When i insert a new document with a null value:

db.getCollection('collection').insert({
  "members": [
    { "userId": "abc2" },
    { "userId": null }
  ]
})

It throws a duplicate key error,

E11000 duplicate key error collection: sample.collection index: members.userId_1 dup key: { members.userId: null }

I think it should work because we have added a partial filter type by string,

Is there any other option to do this scenario?

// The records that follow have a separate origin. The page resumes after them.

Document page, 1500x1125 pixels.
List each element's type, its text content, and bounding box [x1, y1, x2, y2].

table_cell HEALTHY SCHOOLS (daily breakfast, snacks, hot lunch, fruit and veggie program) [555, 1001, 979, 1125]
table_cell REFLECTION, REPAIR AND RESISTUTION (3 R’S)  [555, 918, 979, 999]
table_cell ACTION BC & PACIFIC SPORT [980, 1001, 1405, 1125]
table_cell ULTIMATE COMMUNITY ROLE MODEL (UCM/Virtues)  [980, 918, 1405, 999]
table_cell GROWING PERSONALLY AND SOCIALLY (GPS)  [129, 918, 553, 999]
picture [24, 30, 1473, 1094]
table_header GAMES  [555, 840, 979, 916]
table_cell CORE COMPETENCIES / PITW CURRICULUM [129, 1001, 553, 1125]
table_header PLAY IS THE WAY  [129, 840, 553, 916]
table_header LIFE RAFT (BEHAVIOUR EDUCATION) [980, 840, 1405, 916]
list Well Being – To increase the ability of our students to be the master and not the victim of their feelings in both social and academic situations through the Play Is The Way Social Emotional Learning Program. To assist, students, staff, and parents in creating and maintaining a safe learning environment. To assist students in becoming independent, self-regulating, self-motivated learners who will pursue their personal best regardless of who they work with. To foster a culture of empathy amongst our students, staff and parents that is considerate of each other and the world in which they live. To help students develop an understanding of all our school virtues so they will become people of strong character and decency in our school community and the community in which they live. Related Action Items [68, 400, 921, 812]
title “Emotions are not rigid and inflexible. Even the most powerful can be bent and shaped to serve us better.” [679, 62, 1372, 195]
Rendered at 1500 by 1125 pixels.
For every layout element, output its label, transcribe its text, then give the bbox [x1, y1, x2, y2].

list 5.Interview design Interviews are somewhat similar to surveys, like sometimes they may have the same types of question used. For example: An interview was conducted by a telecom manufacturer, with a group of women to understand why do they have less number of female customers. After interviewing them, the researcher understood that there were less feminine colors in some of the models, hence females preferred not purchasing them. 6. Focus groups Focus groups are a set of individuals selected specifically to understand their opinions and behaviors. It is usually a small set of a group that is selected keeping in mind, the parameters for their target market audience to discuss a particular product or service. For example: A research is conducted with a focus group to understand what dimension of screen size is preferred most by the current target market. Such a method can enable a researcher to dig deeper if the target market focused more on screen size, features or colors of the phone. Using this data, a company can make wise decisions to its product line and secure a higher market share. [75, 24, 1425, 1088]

What about a partialFilterExpression that exclude null in addition to $type:“string”?

Something that looks like

"members.userId" : { "$ne" : null }

Since both conditions refer to members.userId you probably need to use $and.

Actually, $ne is not a supportive operator for partial index expression, see allowed expressions, that is why i am using $type: "string" expression condition.

1 Like

Hi @turivishal

I think you’re hitting the limitations of partial index filter as described in SERVER-17853 where it mentions that some features like $elemMatch are not yet supported (which I think is a requirement for your use case).

For a small demonstration, I created an index exactly like yours:

> db.coll.createIndex({'members.userId':1}, 
  {unique:true, 
   partialFilterExpression: {'members.userId': {$type: 'string'}}})
members.userId_1

Then I inserted a document with a string and a number as members.userId:

> db.coll.insertOne({members:{userId:'abc'}})
> db.coll.insertOne({members:{userId:123}})

So the first document should be in the index, while the second document should not:

> db.coll.find().hint('members.userId_1')
[
  {
    _id: ObjectId("60d180f635b7b416ce4312a5"),
    members: { userId: 'abc' }
  }
]

The hint() forces MongoDB to use that index, which shows that the first document does exist in the index, while the second one doesn’t. In this case, it behaves as expected.

However, once we change members into an array, it behaves a bit differently:

> db.coll.insertOne({members:[{userId:'def'}, {userId:123}]})
> db.coll.insertOne({members:[{userId:'ghi'}, {userId:123}]})
MongoError: E11000 duplicate key error collection: test.coll index: members.userId_1 dup key: { members.userId: 123 }

So it’s complaining about a duplicate key of 123 which technically should not be in the index, but it actually is:

> db.coll.find({'members.userId':123}).hint('members.userId_1')
[
  {
    _id: ObjectId("60d1811835b7b416ce4312a8"),
    members: [ { userId: 'def' }, { userId: 123 } ]
  }
]

This is because I think you need $elemMatch for the partial filter expression (since it involves an array, and you’re matching one element of the array), where it’s not supported yet.

As a workaround, my suggestion is to not use an array for now (until SERVER-17853 is resolved). Having said that, if this feature is important for your workflow, please comment/vote on the aforementioned SERVER-17853 describing your use case.

Best regards
Kevin

4 Likes

I did that, and thank you for your explanation.

1 Like

For now, the sparse index will work if i don’t include null property in the document, because it will exclude not exists field from index,

Create Index:

db.getCollection('collection').createIndex(
  { "members.userId": 1 },
  {
    "unique" : true,
    "sparse" : true
  }
)

Insert Documents:

db.getCollection('collection').insert({
  "members": [{ "userId": "abc1" }]
})
db.getCollection('collection').insert({
  "members": [{ "userId": "abc2" }, { "otherProperty": "123" }]
})
2 Likes

I think there is some semantic ambiguity in what partialFilterExpression does.

The docs say:

Partial indexes only index the documents in a collection that meet a specified filter expression.

That does not mean that it only indexes the entries in the document that match the filter expression.

So if the document has any element that is of type string, then it will match the partial filter expression and it will be indexed fully (meaning all the array elements will be indexed). Now, this might not be what you are expecting or want to implement but that’s how it currently behaves.

I’m glad the sparse attribute solves your problem.

Asya Kamsky

2 Likes

This topic was automatically closed 5 days after the last reply. New replies are no longer allowed.